<<<<
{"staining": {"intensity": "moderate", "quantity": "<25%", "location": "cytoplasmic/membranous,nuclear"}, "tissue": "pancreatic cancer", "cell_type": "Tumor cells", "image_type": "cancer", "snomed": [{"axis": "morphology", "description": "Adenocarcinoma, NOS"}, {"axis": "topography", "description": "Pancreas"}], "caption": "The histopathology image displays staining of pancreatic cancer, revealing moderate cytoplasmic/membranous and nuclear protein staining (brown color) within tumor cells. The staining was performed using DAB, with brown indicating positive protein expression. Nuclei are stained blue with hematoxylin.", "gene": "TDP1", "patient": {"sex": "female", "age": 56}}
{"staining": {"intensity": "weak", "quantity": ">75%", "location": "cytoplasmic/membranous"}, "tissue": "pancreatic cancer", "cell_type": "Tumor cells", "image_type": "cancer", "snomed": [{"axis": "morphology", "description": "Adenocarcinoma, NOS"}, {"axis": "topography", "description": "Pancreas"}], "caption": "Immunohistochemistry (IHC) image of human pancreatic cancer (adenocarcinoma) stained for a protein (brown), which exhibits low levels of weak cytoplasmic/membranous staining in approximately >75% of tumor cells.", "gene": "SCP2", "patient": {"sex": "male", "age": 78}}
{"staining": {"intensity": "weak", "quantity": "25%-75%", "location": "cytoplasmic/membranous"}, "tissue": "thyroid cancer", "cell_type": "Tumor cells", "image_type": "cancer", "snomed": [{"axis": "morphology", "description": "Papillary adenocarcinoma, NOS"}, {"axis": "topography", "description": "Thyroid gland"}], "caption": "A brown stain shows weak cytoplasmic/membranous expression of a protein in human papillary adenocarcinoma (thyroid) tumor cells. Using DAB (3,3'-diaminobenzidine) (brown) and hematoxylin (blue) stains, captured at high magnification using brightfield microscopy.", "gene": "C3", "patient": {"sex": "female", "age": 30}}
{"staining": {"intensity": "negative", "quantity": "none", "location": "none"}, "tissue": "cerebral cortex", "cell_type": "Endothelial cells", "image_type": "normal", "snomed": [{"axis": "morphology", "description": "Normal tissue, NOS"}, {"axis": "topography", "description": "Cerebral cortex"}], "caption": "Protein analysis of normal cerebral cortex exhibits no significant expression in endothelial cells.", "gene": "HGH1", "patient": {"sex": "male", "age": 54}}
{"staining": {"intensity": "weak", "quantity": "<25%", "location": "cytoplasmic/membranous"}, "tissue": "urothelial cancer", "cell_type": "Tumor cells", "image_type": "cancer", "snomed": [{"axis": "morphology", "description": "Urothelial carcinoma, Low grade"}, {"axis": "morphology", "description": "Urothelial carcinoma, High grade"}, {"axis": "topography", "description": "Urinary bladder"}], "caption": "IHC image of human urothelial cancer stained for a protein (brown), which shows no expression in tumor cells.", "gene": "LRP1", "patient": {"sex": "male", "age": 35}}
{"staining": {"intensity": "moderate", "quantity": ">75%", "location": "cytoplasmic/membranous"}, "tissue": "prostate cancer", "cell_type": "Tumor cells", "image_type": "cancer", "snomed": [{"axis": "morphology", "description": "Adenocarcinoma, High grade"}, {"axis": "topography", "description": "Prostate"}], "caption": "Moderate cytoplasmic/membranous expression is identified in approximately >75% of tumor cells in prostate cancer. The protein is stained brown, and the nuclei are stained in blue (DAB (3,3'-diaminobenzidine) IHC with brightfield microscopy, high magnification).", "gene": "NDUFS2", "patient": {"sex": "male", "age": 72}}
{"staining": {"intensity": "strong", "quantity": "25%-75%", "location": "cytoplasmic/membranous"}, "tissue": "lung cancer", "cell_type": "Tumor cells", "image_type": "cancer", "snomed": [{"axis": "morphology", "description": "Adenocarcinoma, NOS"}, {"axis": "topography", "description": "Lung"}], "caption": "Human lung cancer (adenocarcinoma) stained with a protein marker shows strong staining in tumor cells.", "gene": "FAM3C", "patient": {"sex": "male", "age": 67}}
>>>>
● **TASK BRIEF**: The listing above is to be copied exactly, in full.

● **ANSWER SPACE**:
{"staining": {"intensity": "moderate", "quantity": "<25%", "location": "cytoplasmic/membranous,nuclear"}, "tissue": "pancreatic cancer", "cell_type": "Tumor cells", "image_type": "cancer", "snomed": [{"axis": "morphology", "description": "Adenocarcinoma, NOS"}, {"axis": "topography", "description": "Pancreas"}], "caption": "The histopathology image displays staining of pancreatic cancer, revealing moderate cytoplasmic/membranous and nuclear protein staining (brown color) within tumor cells. The staining was performed using DAB, with brown indicating positive protein expression. Nuclei are stained blue with hematoxylin.", "gene": "TDP1", "patient": {"sex": "female", "age": 56}}
{"staining": {"intensity": "weak", "quantity": ">75%", "location": "cytoplasmic/membranous"}, "tissue": "pancreatic cancer", "cell_type": "Tumor cells", "image_type": "cancer", "snomed": [{"axis": "morphology", "description": "Adenocarcinoma, NOS"}, {"axis": "topography", "description": "Pancreas"}], "caption": "Immunohistochemistry (IHC) image of human pancreatic cancer (adenocarcinoma) stained for a protein (brown), which exhibits low levels of weak cytoplasmic/membranous staining in approximately >75% of tumor cells.", "gene": "SCP2", "patient": {"sex": "male", "age": 78}}
{"staining": {"intensity": "weak", "quantity": "25%-75%", "location": "cytoplasmic/membranous"}, "tissue": "thyroid cancer", "cell_type": "Tumor cells", "image_type": "cancer", "snomed": [{"axis": "morphology", "description": "Papillary adenocarcinoma, NOS"}, {"axis": "topography", "description": "Thyroid gland"}], "caption": "A brown stain shows weak cytoplasmic/membranous expression of a protein in human papillary adenocarcinoma (thyroid) tumor cells. Using DAB (3,3'-diaminobenzidine) (brown) and hematoxylin (blue) stains, captured at high magnification using brightfield microscopy.", "gene": "C3", "patient": {"sex": "female", "age": 30}}
{"staining": {"intensity": "negative", "quantity": "none", "location": "none"}, "tissue": "cerebral cortex", "cell_type": "Endothelial cells", "image_type": "normal", "snomed": [{"axis": "morphology", "description": "Normal tissue, NOS"}, {"axis": "topography", "description": "Cerebral cortex"}], "caption": "Protein analysis of normal cerebral cortex exhibits no significant expression in endothelial cells.", "gene": "HGH1", "patient": {"sex": "male", "age": 54}}
{"staining": {"intensity": "weak", "quantity": "<25%", "location": "cytoplasmic/membranous"}, "tissue": "urothelial cancer", "cell_type": "Tumor cells", "image_type": "cancer", "snomed": [{"axis": "morphology", "description": "Urothelial carcinoma, Low grade"}, {"axis": "morphology", "description": "Urothelial carcinoma, High grade"}, {"axis": "topography", "description": "Urinary bladder"}], "caption": "IHC image of human urothelial cancer stained for a protein (brown), which shows no expression in tumor cells.", "gene": "LRP1", "patient": {"sex": "male", "age": 35}}
{"staining": {"intensity": "moderate", "quantity": ">75%", "location": "cytoplasmic/membranous"}, "tissue": "prostate cancer", "cell_type": "Tumor cells", "image_type": "cancer", "snomed": [{"axis": "morphology", "description": "Adenocarcinoma, High grade"}, {"axis": "topography", "description": "Prostate"}], "caption": "Moderate cytoplasmic/membranous expression is identified in approximately >75% of tumor cells in prostate cancer. The protein is stained brown, and the nuclei are stained in blue (DAB (3,3'-diaminobenzidine) IHC with brightfield microscopy, high magnification).", "gene": "NDUFS2", "patient": {"sex": "male", "age": 72}}
{"staining": {"intensity": "strong", "quantity": "25%-75%", "location": "cytoplasmic/membranous"}, "tissue": "lung cancer", "cell_type": "Tumor cells", "image_type": "cancer", "snomed": [{"axis": "morphology", "description": "Adenocarcinoma, NOS"}, {"axis": "topography", "description": "Lung"}], "caption": "Human lung cancer (adenocarcinoma) stained with a protein marker shows strong staining in tumor cells.", "gene": "FAM3C", "patient": {"sex": "male", "age": 67}}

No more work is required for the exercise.